This morning, my pastor talked about how we can be defined and held back by the things that happen to us or the lies we believe to be true. He told how our doubts, denial and grief can keep us from fulfilling our full potential. It was a great sermon.
For much of my life, I was defined by denial. I believed what I wanted to believe--whether it was true or not. That works for a while, but eventually, the truth catches up with you. It definitely caught up with me about 10 years ago. They say that ignorance is bliss and it's true. Shallowness is a great place to be until you run head on with a disaster that you can't fix or dream away. I've become much more of a realist in recent years.
As I listened to my pastor this morning, I realized that from November, 2008 through about February, 2009, I was being defined by my grief. Not just the grief of losing my daughter, although that contributes to everything I feel. But more like the grief that results from all the unfulfilled dreams and expectations I had for my life and my kids' lives. Life has just not turned out like I had planned, and for a few months, I lost hope. I wondered if I could ever find joy again. A cloud of depression began to settle over me.

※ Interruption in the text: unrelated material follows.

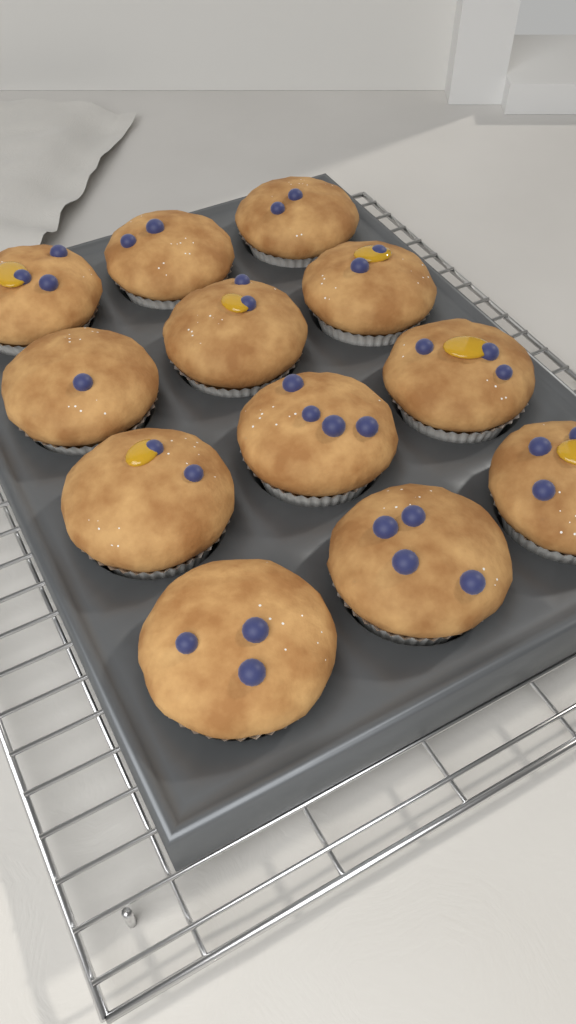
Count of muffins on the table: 12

According to Gallup's "Now Discover You Strengths," my number one strength is Positivity. The Kiersy Temperament Sorter tells me I am a very strong extrovert. Another personality test says I'm a "popular sanguine." I can usually find the silver lining of every cloud. I can take almost any negative event and turn it into a positive. I love being with people and I laugh easily. But for those months in '08 and '09, I could find no silver lining. I could not pull myself up by my bootstraps. During that time, I wanted nothing to do with people. I wanted to isolate myself. People irritated me, and I know I irritated many of my friends and coworkers. I was cynical. It hurt me to see other people being blessed. I was extremely angry with God.
I have enough E.Q. to know that isolating yourself during times of depression is the worst thing you can do. So, even though I wanted to quit my job, my church or anything that brought me in contact with people, I knew I couldn't do it. I forced myself to get up every morning and get out of the house. My friends and my husband, despite my unlikeableness (is that a word?) continued to support me and walk with me through those days. I was even pretty mean to some of them. Thank God for friends who stick with you through times like that! They continued to call me when I didn't show up for regularly scheduled events. They wouldn't let me disappear like I thought I wanted to.

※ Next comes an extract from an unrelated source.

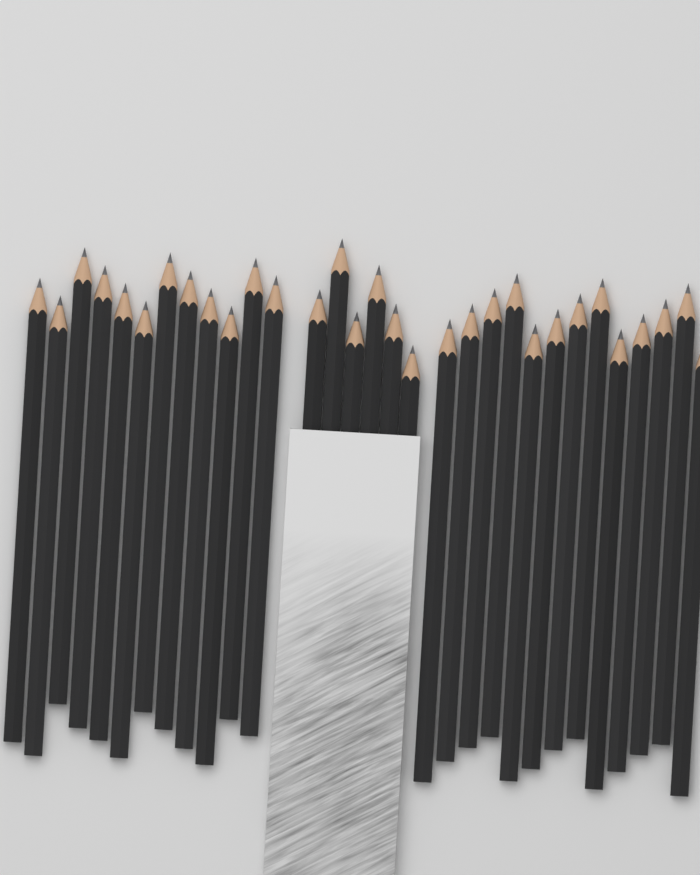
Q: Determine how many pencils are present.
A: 31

I am so thankful that I've finally begun to pull out of that pit. Have my circumstances changed? Not much. Am I still waiting for some things from God? Oh, yeah. Am I still grieving? Yes. But I am no longer letting those things hold me down. Thanks to the faithfulness of God and a handful of friends and family and my faithful husband, I am better.
God was so faithful to me at a time when I was not very faithful at all. I was angry at God, and I told him so. A few people tried to help me by saying, "God is in control." That made me even angrier. If what has gone on is a result of God being in control, I wanted no more of it. I didn't like God's control and if I could have, I would have taken control of things myself. I was tired of the way God was controlling things. At times I came close to cursing God, while begging for his forgiveness at the same time. I knew I couldn't live without him, but I wasn't sure I could live with him either. What a dark place to be.
The light always looks brighter when you've been in the dark. So, in a way, I'm thankful for the dark times because they help me to appreciate the brighter days. Today is a gloomy, rainy day outside, but I have a renewed hope in me that God's providence will prevail. My continual prayer for now is, "I trust You, Lord. I trust You." And my story is... to be continued.